24th Nordic Conference on Secure IT Systems (NordSec 2019), Aalborg, Denmark.
@inproceedings{Wiefling_Even_2019,
author = {Wiefling, Stephan and Gruschka, Nils and Lo Iacono, Luigi},
title = {Even {Turing} {Should} {Sometimes} {Not} {Be} {Able} {To} {Tell}: {Mimicking} {Humanoid} {Usage} {Behavior} for {Exploratory} {Studies} of {Online} {Services}},
booktitle = {24th {Nordic} {Conference} on {Secure} {IT} {Systems} ({NordSec} 2019)},
series = {{Lecture} {Notes} in {Computer} {Science}},
volume = {11875},
pages = {188--203},
isbn = {978-3-030-35055-0},
doi = {10.1007/978-3-030-35055-0_12},
publisher = {Springer Nature},
location = {Aalborg, Denmark},
month = nov,
year = {2019}
}
We also did a comprehensive study on Risk-based Authentication using this tool:
Is This Really You? An Empirical Study on Risk-Based Authentication Applied in the Wild (2019)
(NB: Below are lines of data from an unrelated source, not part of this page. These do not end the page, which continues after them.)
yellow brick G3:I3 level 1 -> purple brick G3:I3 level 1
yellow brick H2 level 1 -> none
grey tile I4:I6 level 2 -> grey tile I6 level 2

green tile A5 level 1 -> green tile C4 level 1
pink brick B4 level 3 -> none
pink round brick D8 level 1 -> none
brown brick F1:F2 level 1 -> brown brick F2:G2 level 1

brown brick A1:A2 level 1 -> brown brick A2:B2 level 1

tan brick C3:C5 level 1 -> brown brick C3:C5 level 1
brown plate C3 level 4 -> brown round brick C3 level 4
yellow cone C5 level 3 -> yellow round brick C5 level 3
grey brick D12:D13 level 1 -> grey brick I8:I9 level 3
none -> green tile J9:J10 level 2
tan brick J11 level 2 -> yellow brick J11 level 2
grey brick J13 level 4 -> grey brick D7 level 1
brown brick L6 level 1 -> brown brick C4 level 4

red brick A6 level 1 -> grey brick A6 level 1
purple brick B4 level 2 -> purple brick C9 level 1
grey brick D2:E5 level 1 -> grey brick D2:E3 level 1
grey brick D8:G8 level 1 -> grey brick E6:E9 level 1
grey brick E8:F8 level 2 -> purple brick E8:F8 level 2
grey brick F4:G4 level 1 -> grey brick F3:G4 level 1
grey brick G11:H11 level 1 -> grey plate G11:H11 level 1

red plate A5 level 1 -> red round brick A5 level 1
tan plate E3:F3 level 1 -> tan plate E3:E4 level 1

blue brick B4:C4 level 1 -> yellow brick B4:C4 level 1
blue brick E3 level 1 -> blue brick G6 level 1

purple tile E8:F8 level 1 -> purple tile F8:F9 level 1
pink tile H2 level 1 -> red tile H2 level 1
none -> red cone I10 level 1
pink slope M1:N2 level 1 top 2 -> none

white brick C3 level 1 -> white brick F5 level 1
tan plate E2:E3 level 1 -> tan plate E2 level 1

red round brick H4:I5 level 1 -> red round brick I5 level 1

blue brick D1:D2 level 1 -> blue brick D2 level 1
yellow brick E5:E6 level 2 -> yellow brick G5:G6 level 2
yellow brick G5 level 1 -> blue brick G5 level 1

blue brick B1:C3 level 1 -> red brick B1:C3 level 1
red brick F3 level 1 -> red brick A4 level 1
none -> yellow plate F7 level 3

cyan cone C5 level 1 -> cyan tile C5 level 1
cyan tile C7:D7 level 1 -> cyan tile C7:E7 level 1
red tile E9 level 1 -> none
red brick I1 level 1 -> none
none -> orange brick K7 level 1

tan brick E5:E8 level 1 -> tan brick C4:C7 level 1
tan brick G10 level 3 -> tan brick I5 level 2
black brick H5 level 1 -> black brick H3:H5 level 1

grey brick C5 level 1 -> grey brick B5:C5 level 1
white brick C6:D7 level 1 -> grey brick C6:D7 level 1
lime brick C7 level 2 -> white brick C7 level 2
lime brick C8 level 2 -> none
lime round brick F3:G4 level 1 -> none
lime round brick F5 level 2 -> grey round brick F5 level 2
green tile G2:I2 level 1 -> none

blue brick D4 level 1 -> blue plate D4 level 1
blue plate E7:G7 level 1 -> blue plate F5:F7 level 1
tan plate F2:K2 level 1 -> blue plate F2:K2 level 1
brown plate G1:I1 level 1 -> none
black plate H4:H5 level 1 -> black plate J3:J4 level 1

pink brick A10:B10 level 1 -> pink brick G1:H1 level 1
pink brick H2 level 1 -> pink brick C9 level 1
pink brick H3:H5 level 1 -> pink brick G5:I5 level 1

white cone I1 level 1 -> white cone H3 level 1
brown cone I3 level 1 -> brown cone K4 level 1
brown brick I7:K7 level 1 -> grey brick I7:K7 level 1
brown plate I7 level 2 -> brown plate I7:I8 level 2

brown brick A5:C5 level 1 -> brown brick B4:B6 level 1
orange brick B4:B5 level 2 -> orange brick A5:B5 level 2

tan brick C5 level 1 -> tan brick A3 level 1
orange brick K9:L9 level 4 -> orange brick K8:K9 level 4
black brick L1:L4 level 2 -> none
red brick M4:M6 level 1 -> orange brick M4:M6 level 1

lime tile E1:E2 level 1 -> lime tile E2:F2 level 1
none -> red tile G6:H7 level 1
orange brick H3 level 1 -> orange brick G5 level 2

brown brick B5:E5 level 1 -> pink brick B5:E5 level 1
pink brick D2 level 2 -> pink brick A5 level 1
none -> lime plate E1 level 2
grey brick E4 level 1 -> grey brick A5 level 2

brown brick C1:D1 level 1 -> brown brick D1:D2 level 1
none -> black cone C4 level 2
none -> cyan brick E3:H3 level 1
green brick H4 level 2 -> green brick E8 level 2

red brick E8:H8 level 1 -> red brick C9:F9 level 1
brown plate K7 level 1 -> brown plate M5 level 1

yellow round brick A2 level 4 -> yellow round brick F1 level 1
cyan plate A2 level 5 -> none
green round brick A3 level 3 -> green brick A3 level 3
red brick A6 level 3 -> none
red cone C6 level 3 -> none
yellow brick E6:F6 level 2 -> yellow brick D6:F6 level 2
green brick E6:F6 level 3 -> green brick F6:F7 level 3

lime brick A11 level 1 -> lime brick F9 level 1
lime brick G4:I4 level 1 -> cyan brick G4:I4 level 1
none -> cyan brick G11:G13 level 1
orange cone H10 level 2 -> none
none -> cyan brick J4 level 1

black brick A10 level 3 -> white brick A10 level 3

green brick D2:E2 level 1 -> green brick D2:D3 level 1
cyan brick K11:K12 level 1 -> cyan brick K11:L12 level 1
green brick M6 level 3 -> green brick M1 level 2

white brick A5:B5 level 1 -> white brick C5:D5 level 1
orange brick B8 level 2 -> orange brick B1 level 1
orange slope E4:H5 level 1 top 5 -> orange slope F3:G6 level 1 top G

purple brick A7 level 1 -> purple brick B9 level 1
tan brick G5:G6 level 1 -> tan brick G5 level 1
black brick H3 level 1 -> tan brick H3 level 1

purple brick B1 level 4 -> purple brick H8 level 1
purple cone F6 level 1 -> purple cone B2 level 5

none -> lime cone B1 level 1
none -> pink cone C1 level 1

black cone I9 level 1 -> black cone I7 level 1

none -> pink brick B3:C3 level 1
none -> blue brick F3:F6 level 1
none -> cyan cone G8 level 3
Stephan Wiefling, Luigi Lo Iacono, and Markus Dürmuth.
34th IFIP TC-11 International Conference on Information Security and Privacy Protection (IFIP SEC 2019), Lisbon, Portugal.
@inproceedings{Wiefling_Is_2019,
author = {Wiefling, Stephan and Lo Iacono, Luigi and D\"{u}rmuth, Markus},
title = {Is {This} {Really} {You}? {An} {Empirical} {Study} on {Risk}-{Based} {Authentication} {Applied} in the {Wild}},
booktitle = {34th {IFIP} {TC}-11 {International} {Conference} on {Information} {Security} and {Privacy} {Protection} ({IFIP} {SEC} 2019)},
series = {{IFIP} {Advances} in {Information} and {Communication} {Technology}},
volume = {562},
pages = {134--148},
isbn = {978-3-030-22311-3},
doi = {10.1007/978-3-030-22312-0_10},
publisher = {Springer International Publishing},
location = {Lisbon, Portugal},
month = jun,
year = {2019}
}
This project is licensed under the MIT License (LICENSE).